Another Love Ulster march through the centre of the capital will result in more riots and violence, a city councillor warned today.

Cllr Jim O’Callaghan is trying to stop the march by Unionist maverick Willie Frazer going ahead next month.

Today he called on other members of Dublin City council to stop the demonstration which would see hundreds of Loyalists carrying Union Jacks march down O’Connell Street and on to Leinster House on Kildare Street.

A similar march in 2006 led to the worst riots seen in the capital in years and resulted in over a dozen people taken to hospital and over 40 arrests.

Cllr O’Callaghan told Today with Sean O’Rourke on RTE Radio 1 that Willie Frazer’s march is nothing but a publicity stunt which could end in chaos.

He said: “It was an unnecessary march back in March 2006 and I think this is another provocative and unnecessary march.

“Listeners should remember back in February 2006 Willie organised a march on the streets of Dublin. It was the last time we had a riot on the streets of Dublin.

“We had 14 people who were hospitalised and we had significant damage to businesses around the area of O’Connell Street and it’s the last thing that Dublin needs at present is another Willie Frazer march.

“As a councillor I can’t stop Willie Frazer from having his march but what I can do, as an elected representative of the people of Dublin, is try to get my fellow councillors to let Willie know that the people of Dublin don’t want this march.

“It’s unnecessary, it damaged our reputation before and I think it’s just Willie looking for publicity.”

Dublin City Councillor Jim O'Callaghan

But Willie Frazer denied the claim and hit out at Irish governments over the decades for ignoring the victims of IRA violence in the border counties.

He said: “It’s nothing to do with publicity, it’s to do with the right to have justice and the recognition of the hypocrisy of the Irish government over the last 40 odd years and how they treated victims in the Border community.

“If those people who complain about the rioting in Dublin were as proactive in trying to get justice for the victims perhaps we wouldn’t need to go to Dublin.”

Mr Frazer said that the march would not go ahead if he was advised by Gardaí that it could potentially result in violence.

But he said he would not be intimidated by those who would try to stop the march with threats of violence.

He added: “We are not prepared to allow violence to get the upper hand. We’ll not bow the knee to people who threaten us with the use of violence or actually carry it out.

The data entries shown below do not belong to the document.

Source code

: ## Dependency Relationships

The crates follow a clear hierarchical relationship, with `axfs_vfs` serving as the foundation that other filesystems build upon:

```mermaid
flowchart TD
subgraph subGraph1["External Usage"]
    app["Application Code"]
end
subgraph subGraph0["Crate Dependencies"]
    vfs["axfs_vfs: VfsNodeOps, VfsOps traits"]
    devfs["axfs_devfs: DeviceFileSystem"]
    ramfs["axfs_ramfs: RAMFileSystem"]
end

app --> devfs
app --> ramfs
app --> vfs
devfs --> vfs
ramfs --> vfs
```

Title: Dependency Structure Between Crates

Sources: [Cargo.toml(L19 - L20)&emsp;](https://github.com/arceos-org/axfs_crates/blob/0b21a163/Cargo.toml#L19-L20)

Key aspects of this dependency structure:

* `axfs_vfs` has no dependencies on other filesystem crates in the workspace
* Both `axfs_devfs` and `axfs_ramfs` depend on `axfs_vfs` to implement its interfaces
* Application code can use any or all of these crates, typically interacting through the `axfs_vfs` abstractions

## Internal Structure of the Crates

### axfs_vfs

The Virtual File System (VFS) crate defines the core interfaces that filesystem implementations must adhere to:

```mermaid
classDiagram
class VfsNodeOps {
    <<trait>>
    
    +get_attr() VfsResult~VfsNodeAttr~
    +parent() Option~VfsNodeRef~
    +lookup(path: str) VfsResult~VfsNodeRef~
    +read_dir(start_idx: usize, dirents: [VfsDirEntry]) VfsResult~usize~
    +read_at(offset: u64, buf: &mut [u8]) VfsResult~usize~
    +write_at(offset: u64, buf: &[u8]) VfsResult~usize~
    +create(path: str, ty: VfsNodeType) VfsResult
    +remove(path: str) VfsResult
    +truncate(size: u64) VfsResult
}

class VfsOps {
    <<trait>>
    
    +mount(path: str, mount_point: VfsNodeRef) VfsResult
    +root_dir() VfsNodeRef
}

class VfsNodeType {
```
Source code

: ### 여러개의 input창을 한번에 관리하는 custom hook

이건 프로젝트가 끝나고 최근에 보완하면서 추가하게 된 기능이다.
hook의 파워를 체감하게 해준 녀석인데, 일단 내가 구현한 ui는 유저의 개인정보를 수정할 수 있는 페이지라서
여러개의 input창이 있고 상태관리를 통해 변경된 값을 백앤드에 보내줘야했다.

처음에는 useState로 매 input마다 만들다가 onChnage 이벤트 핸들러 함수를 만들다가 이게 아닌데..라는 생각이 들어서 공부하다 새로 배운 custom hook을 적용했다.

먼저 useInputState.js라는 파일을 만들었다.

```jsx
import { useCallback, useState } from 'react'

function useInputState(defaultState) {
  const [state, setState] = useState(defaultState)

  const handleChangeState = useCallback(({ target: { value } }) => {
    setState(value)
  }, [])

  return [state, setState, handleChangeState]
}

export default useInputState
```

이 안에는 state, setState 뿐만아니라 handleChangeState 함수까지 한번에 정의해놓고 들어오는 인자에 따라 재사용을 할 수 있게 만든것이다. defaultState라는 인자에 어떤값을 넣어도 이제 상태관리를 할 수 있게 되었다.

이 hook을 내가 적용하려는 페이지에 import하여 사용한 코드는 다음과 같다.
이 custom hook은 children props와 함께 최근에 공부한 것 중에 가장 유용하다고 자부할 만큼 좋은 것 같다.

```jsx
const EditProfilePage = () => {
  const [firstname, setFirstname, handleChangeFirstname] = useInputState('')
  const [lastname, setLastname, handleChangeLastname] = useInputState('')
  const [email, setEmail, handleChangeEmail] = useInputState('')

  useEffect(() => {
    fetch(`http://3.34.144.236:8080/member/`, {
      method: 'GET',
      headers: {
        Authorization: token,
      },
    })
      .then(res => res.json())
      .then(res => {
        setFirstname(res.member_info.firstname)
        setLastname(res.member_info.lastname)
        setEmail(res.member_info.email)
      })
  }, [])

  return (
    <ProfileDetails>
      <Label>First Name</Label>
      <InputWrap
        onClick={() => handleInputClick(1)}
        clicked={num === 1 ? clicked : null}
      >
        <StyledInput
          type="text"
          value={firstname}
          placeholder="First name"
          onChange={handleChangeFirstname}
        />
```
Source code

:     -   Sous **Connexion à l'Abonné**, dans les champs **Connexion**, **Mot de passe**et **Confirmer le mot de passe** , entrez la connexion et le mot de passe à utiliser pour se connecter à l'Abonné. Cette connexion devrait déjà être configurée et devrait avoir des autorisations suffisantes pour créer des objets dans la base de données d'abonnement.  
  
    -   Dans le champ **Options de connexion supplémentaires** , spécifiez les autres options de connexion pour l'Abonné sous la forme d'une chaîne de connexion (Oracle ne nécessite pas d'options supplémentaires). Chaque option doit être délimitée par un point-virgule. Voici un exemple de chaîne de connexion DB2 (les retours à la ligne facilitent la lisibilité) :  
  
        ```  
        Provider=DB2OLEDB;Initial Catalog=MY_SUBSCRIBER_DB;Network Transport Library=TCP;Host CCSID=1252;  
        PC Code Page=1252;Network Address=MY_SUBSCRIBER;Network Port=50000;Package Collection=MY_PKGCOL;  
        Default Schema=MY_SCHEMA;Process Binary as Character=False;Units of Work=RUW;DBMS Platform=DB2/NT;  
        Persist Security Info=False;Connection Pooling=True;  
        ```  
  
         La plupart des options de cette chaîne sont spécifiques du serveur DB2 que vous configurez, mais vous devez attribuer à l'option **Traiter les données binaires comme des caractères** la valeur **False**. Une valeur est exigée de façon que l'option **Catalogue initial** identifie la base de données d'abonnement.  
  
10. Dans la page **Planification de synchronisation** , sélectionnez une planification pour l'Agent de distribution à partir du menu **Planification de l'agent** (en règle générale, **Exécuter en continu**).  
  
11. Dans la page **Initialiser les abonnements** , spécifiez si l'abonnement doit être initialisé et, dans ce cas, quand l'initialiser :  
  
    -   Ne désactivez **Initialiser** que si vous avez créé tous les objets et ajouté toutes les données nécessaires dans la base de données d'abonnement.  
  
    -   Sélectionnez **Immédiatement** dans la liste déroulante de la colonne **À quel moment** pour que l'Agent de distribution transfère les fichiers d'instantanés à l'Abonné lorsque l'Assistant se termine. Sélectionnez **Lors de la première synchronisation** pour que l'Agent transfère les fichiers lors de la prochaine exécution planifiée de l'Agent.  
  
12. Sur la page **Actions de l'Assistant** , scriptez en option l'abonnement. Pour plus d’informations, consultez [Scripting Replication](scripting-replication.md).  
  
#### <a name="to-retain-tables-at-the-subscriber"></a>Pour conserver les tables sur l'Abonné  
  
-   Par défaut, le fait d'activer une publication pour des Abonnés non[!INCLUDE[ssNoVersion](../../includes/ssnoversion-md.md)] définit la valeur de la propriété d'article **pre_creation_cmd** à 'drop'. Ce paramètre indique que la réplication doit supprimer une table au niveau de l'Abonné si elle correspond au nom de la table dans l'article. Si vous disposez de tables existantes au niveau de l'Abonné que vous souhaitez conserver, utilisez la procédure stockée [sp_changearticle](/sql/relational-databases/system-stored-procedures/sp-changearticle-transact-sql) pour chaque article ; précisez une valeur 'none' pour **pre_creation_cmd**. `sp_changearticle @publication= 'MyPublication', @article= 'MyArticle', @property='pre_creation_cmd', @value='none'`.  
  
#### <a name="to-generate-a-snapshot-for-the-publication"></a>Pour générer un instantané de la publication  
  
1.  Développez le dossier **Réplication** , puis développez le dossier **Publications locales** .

“We believe we are entitled to the same rights as anybody else and that is the right to have justice and are free from fear and intimidation and the Irish State have a duty of responsibility, as a neighbouring state, to look after citizens around the Northern Ireland Border who should have been looked after by two security forces, not one.”

Willie Frazer

During the last Love Ulster march serious rioting broke out in the centre of Dublin as the demonstration began to go down O’Connell Street and a number of gardai were injured.

Stones and fireworks were thrown after republican demonstrators mounted a counter-march.